Cells were fixed in 4% PFA for 15 min, blocked and permeabilized in 10% normal goat serum with 0.1% Triton X-100. Primary and secondary antibodies are listed (Table S3). Brain pieces were fixed overnight in 4% PFA/PBS at 4°C, then cryoprotected in 30% sucrose in PBS for 24-48 hours, then embedded in OCT. Cryosections were cut on the coronal plane at 20 μm thickness, then stained as above (see Table S3 for antibodies).

Calcium imaging

Cells were loaded with 4 μM FURA2-AM (Thermo Fisher) in ND at room temperature for 30 min. Ca2+ activity was recorded using a 40× objective for 5 min intervals. Images were captured with 300 ms exposures at both 340 nm and 380 nm. Nikon NIS-Elements software was used to analyze events with measurements greater than 0.006 RFU above baseline.

Fetal brain tissue processing

Human fetal tissue was donated with written informed consent and requirements of the Uniform Anatomical Gift Act and National Organ Transplant Act were followed. Sample age in days post conception was estimated by foot length and dated menstrual cycles. Cortical tissue was identified by morphology, physically disrupted, and then enzymatically dissociated to single cells. Cells were then washed, filtered, counted, and fixed for storage at -80°C until processing by FRISCR. See Su pplemental Experimental Procedures for more details.

Single cell transcriptomics

Single cells were sorted on a FACS Aria (BD) into 96-well collection plates and stored at -80°C. We prepared libraries as previously reported (Hashimshony et al., 2012) with a few modifications (See Supplemental Experimental Procedures), FRISCR was carried out as previously described (Thomsen et al., 2016), and SmartSeq2 sequencing libraries were prepared as previously reported (Picelli et al., 2013). Libraries were then quantified and sequenced on a HiSeq (Illumina). Details on mapping RNA-Seq data, clustering to identify cell types, comparing data between CelSeq and SmartSeq2, atlases, and FRISCR are provided in Supplemental Experimental Procedures. Metadata for each profiled single cell is in Data S2.

Lineage inference

We used a Bayesian method (personal communication; S. Ramanathan). Briefly, we analyzed all possible triplets of cell types present at adjacent time points, then based on only transcription factor expression data we used a Bayesian formulation to identify the highest-probability triplets with linked topologies. Triplets that showed strong evidence of topological linkages were assembled iteratively into a tree which was rooted at D12. When we observed conflicting triplets, we selected the topology with higher probability. See Supplemental Experimental Procedures for more details.

============================================================

**TASK ITEM A**.
In the methods passage, at what thickness were the coronal cryosections cut?
**TASK ITEM B**.
Write out the part of the methods passage between "Cells were fixed" and "RFU above baseline.", inclusive.
**TASK ITEM C**.
Continue the laboratory methods passage from the point where it stops.

**GIVEN DATA**.

============================================================

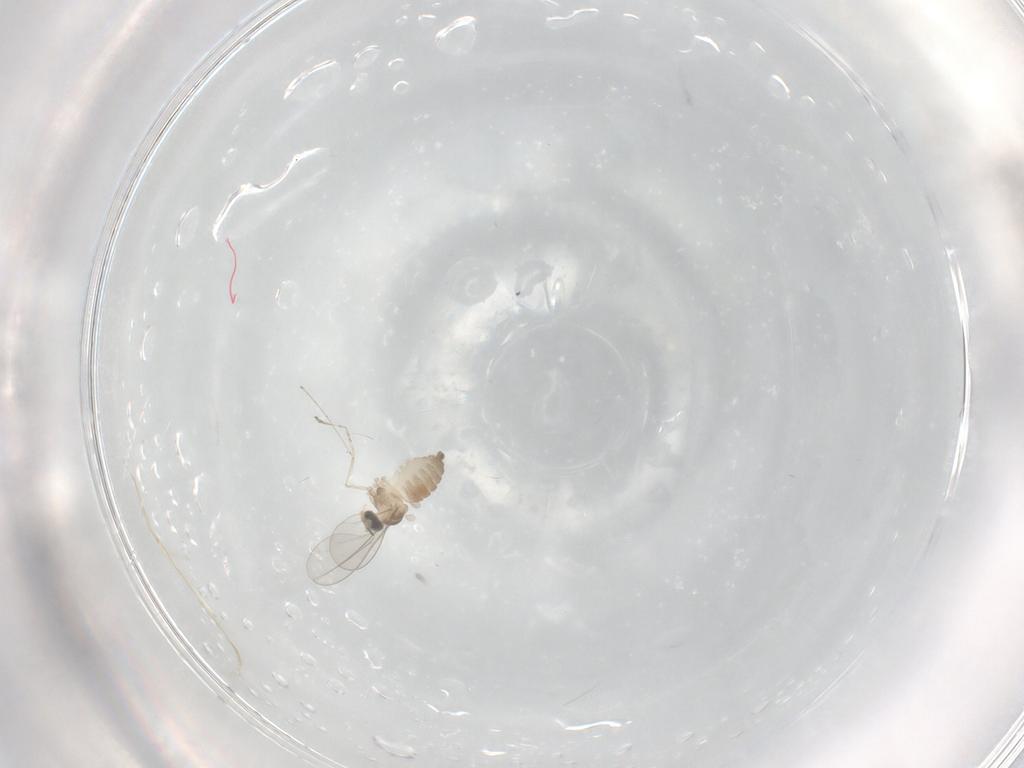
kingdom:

============================================================

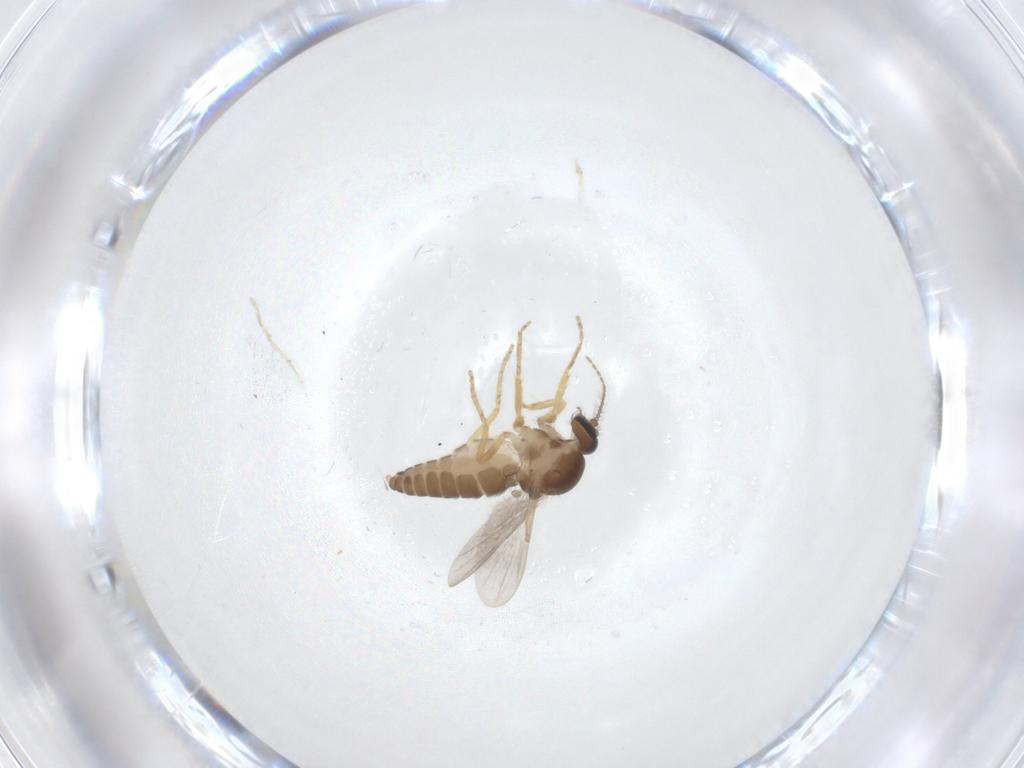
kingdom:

============================================================

**ANSWER BOX A**.
20 μm

**ANSWER BOX B**.
Cells were fixed in 4% PFA for 15 min, blocked and permeabilized in 10% normal goat serum with 0.1% Triton X-100. Primary and secondary antibodies are listed (Table S3). Brain pieces were fixed overnight in 4% PFA/PBS at 4°C, then cryoprotected in 30% sucrose in PBS for 24-48 hours, then embedded in OCT. Cryosections were cut on the coronal plane at 20 μm thickness, then stained as above (see Table S3 for antibodies).

Calcium imaging

Cells were loaded with 4 μM FURA2-AM (Thermo Fisher) in ND at room temperature for 30 min. Ca2+ activity was recorded using a 40× objective for 5 min intervals. Images were captured with 300 ms exposures at both 340 nm and 380 nm. Nikon NIS-Elements software was used to analyze events with measurements greater than 0.006 RFU above baseline.

**ANSWER BOX C**.
Viral clonal analysis

A barcoded retroviral library was constructed inserting a random 10bp barcode into the 3′ end of tdTomato and then packaging it into retrovirus particles (pseudotyped with VSV-G). At D27, 4 to 6 × 103 IFU were inoculated per well of a 24-well plate (1.5 × 106 cells), to yield 20-50 tdTomato+ colonies per well at D54. Daily fluorescent images were taken for some clones to monitor expansion. Single cells were processed by SmartSeq2 as described above. Barcodes and transcriptomes were identified, and random forest classification was used to determine the cell type identity. See Supplemental Experimental Procedures for more details.

Progenitor potential assay by clonal outgrowth

Single cells from D26 were plated onto primary mouse astrocytes at clonal density (10 cells/well of a 96 well plate). Single cell colonies were differentiated for 4 weeks in ND media, fixed and analyzed by immunostaining (Table S3). See supplemental Experimental Procedures for details.

Supplementary Material

1
2
NIHMS821737-supplement-2.xlsx (1,002.6KB, xlsx)
3
4
5
6
7

Acknowledgments

We wish to thank the Allen Institute founders, P. G. Allen and J. Allen, for their vision, encouragement and support. We wish to thank A. Bernard and E. Lein for assistance with human specimen procurement, J. Miller for assistance in analysis of BrainSpan Atlas of the Developing Human Brain, and Luis Puelles for consultation on developmental neuroanatomy. Human primary samples were received from the “Laboratory of Developmental Biology,” supported by NIH Award Number 5R24HD000836 from the Eunice Kennedy Shriver National Institute of Child Health and Human Development. SR was supported in part by the NIH Directors Pioneer Award 5DP1MH099906-03 and National Science Foundation grant PHY-0952766.

Footnotes

Accession Numbers: Raw and normalized population and single cell RNA-Seq data from hESC-derived cells can be obtained at NCBI GEO: GSE86894. Raw and normalized primary fetal human single cell RNA-Seq data, dbGaP: phs001205.v1.p1.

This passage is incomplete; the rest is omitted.